Ask your investment, budget, and other money related questions here
Post Reply
nomadscientist
Posts: 401
Joined: Fri Mar 13, 2020 12:54 am

Why is Patreon income taxed by the USA?

Post by nomadscientist »

Unless trinkets are offered there is no consideration. It is a clearly a gift, not wage income and not payment for a good or service.

2Birds1Stone
Posts: 1610
Joined: Thu Nov 19, 2015 11:20 am
Location: Earth

Re: Why is Patreon income taxed by the USA?

Post by 2Birds1Stone »

"Why is Patreon income taxed by the USA?"

Just like bank bonus income, or anything that ends up on a 1099-MISC/1099-INT/1099-DIV etc.....

nomadscientist
Posts: 401
Joined: Fri Mar 13, 2020 12:54 am

Re: Why is Patreon income taxed by the USA?

Post by nomadscientist »

Bank bonus income is an inducement to sign a contract with consideration.

jacob
Site Admin
Posts: 15996
Joined: Fri Jun 28, 2013 8:38 pm
Location: USA, Zone 5b, Koppen Dfa, Elev. 620ft, Walkscore 77
Contact:

Re: Why is Patreon income taxed by the USA?

Post by jacob »

A little while ago, the IRS decided to tax "goods and services" delivered by Patreon. Some payments are clearly just a gift but in other cases, you get stuff like stickers, postcards, or early/special access. Each patreon sets the percentage between "free and value" and are taxed accordingly. If there are no trinkets or anything else that delineates a patron from the public, there should be no tax on that particular patreon.

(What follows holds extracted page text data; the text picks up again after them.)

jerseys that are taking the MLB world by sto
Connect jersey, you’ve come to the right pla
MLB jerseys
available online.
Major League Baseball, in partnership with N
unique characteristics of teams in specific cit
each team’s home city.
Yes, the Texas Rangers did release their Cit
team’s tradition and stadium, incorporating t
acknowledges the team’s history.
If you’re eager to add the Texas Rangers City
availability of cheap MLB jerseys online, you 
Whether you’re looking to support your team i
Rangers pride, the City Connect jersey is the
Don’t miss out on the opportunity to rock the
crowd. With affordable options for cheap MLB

I've noticed that a lot of US internet companies have started to collect sales tax in the past couple of years.

Tyler9000
Posts: 1758
Joined: Fri Jun 01, 2012 11:45 pm

Re: Why is Patreon income taxed by the USA?

Post by Tyler9000 »

Generally speaking, money one makes from Patreon has always been considered taxable income and creators are responsible for reporting it on their tax returns. There's hustle involved, so the IRS isn't likely to consider it a gift. You can probably think of it more like tips or hobby income.

Where it gets complicated is sales tax. For a long time Patreon just ignored the issue because online sales were mostly tax-free. But once states started counting digital goods and services as taxable products the writing was on the wall for most Patreon accounts. Many reward tiers are specifically designed to sell access to increasingly valuable products -- exclusive content, streaming videos, digital downloads, etc. It's basically a subscription sales platform in a social wrapper, so it would make sense that sales taxes would also apply when patrons expect to receive something for their money.

I've personally avoided Patreon to date for this very reason -- the sales tax issue is a big gray area for the rewards I would offer, and calculating/collecting/remitting unique tax rates to every individual state is way more complicated than it's worth. But I see that they just recently took it upon themselves to do all the legwork and will now handle all sales taxes as the party of record in every transaction, which is awesome. I'll have to take a second look at them as a platform.